Global Ebola Response Panel, including DGHI's Muhammad Pate, Issues Report

Ebola_Health_Workers

Health workers prepare to work with Ebola patients in Guinea. Photo credit: European Commission’s Humanitarian Aid and Civil Protection department. © EC/ECHO. Taken from www.flickr.com/photos/69583224@N05/13717624625 and reprinted with permission.

Published November 24, 2015, last updated on June 3, 2020 under Research News

An independent group of 19 experts from around the globe, co-chaired by adjunct global health professor Muhammad Pate, has issued a hard-hitting analysis of the global response to the 2014-15 Ebola outbreak in West Africa, published in The Lancet. The panel was convened by the Harvard Global Health Institute and the London School of Hygiene & Tropical Medicine.

The report offers 10 major reform proposals to prevent future such catastrophes, with emphasis on preventing major disease outbreaks; responding to outbreaks; producing and sharing research data, knowledge, and technologies; and improving the governance of the global health system, with a focus on the World Health Organization (WHO). 

Panel members concluded that while the 2014-15 Ebola outbreak “engendered acts of outstanding courage and solidarity,” it also caused “immense human suffering, fear and chaos, largely unchecked by high level political leadership or reliable and rapid institutional responses.” Panel members come from academic institutions, think tanks and civil society, with expertise in Ebola, disease outbreaks, public and global health, international law, development and humanitarian assistance and national and global governance. 

The panel is chaired by professor Peter Piot, director of the London School of Hygiene & Tropical Medicine and co-discoverer of the Ebola virus. “We need to strengthen core capacities in all countries to detect, report and respond rapidly to small outbreaks, in order to prevent them from becoming large-scale emergencies,” Piot said. “Major reform of national and global systems to respond to epidemics is not only feasible, but also essential so that we do not witness such depths of suffering, death and social and economic havoc in future epidemics. The AIDS pandemic put global health on the world's agenda. The Ebola crisis in West Africa should now be an equal game changer for how the world prevents and responds to epidemics.” 

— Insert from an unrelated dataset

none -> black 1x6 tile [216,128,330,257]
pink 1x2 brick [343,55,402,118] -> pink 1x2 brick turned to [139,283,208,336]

In addition to over 11,000 deaths from Ebola, the epidemic “brought national health systems to a halt, rolled back hard-won social and economic gains in a region recovering from civil wars, sparked worldwide panic, and cost several billion dollars in short-term control efforts and economic losses.” 

“We issued what may well be the strongest rebuke to the World Health Organization on its handling of the 2014 Ebola outbreak of any group to date," said Pate, who is also the former Nigerian Minister of State for Health. “There was a frightening lack of local public health systems and infrastructure and a breathtaking absence of leadership on the part of the world body when it came to an effective response to the Ebola crisis. Our panel suggests critically needed reforms.”

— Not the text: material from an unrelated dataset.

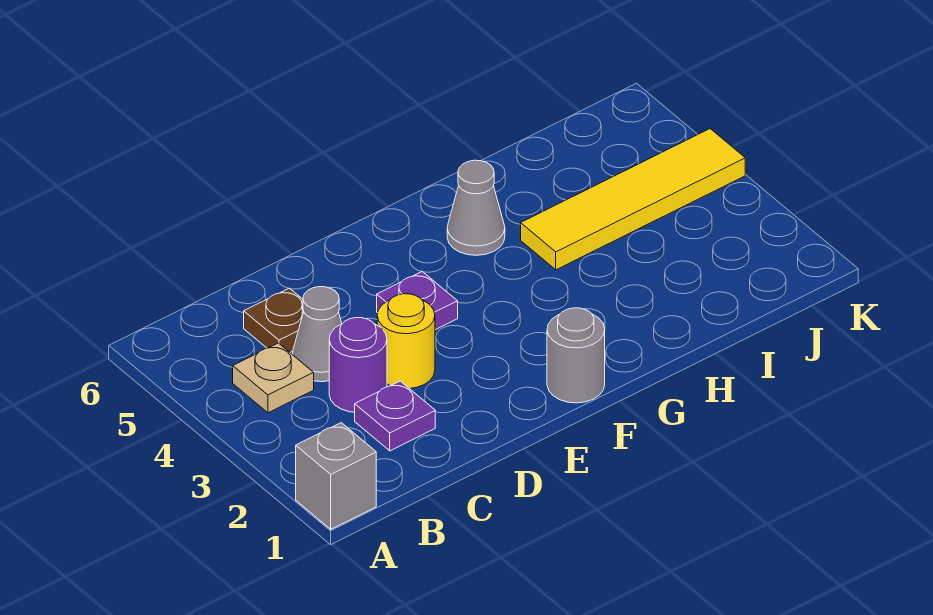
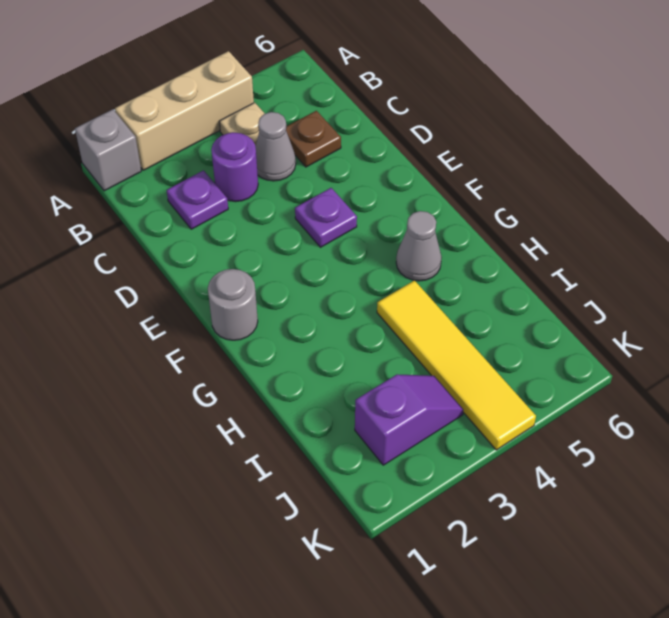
none -> tan 1x3 brick [115,51,254,170]
yellow 1x1 round brick [377,294,435,388] -> none
none -> purple 1x2 slope [355,374,464,465]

The report’s 10 recommendations provide a roadmap to strengthen the global system for outbreak prevention and response: 

  1. Develop a global strategy to invest in, monitor and sustain national core capacities 
  2. Strengthen incentives for early reporting of outbreaks and science-based justifications for trade and travel restrictions 
  3. Create a unified WHO Center with clear responsibility, adequate capacity, and strong lines of accountability for outbreak response 
  4. Broaden responsibility for emergency declarations to a transparent, politically-protected Standing Emergency Committee 
  5. Institutionalize accountability through an independent commission for disease outbreak prevention and response 
  6. Develop a framework of rules to enable, govern and ensure access to the benefits of research 
  7. Establish a global fund to finance, accelerate and prioritize R&D 
  8. Sustain high-level political attention through a Global Health Committee of the Security Council 
  9. A new deal for a more focused, appropriately-financed WHO 
  10. Good governance of WHO through decisive, timebound reform and assertive leadership 

According to Liberian panel member Mosoka Fallah, of Action Contre La Faim International (ACF), “The human misery and deaths from the Ebola epidemic in West Africa demand a team of independent thinkers to serve as a mirror of reflection on how and why the global response to the greatest Ebola calamity in human history was late, feeble and uncoordinated.” 

“We gathered world-class experts and asked, how can we bolster the dangerously fragile global system for outbreak response?” said the panel's study director, Suerie Moon, of the Harvard T.H. Chan School of Public Health and Harvard Kennedy School. 

“There is a high risk that we will fail to learn our lessons,” said the Harvard Global Health Institute’s Ashish Jha. “We’ve had big outbreaks before and even careful reviews after, but often the world gets distracted. We owe it to the more than 11,000 people who died in West Africa to see that that doesn’t happen this time.”

This article was adapted from a press release issued jointly by the Harvard Global Health Institute and the London School of Hygiene & Tropical Medicine and reprinted with permission.

There was a frightening lack of local public health systems and infrastructure and a breathtaking absence of leadership on the part of the world body when it came to an effective response to the Ebola crisis.